Task prompt -> Without changing a word, repeat the data, and include no pictures.

Photos with calibration data:

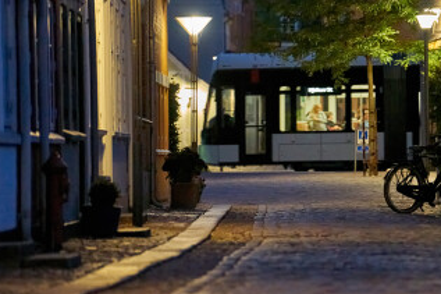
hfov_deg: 7.6
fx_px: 3306
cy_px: 121
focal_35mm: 270
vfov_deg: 5.1
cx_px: 316
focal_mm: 171
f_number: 2.8
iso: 12800
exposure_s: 1/90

Written reply ->
hfov_deg: 7.6
fx_px: 3306
cy_px: 121
focal_35mm: 270
vfov_deg: 5.1
cx_px: 316
focal_mm: 171
f_number: 2.8
iso: 12800
exposure_s: 1/90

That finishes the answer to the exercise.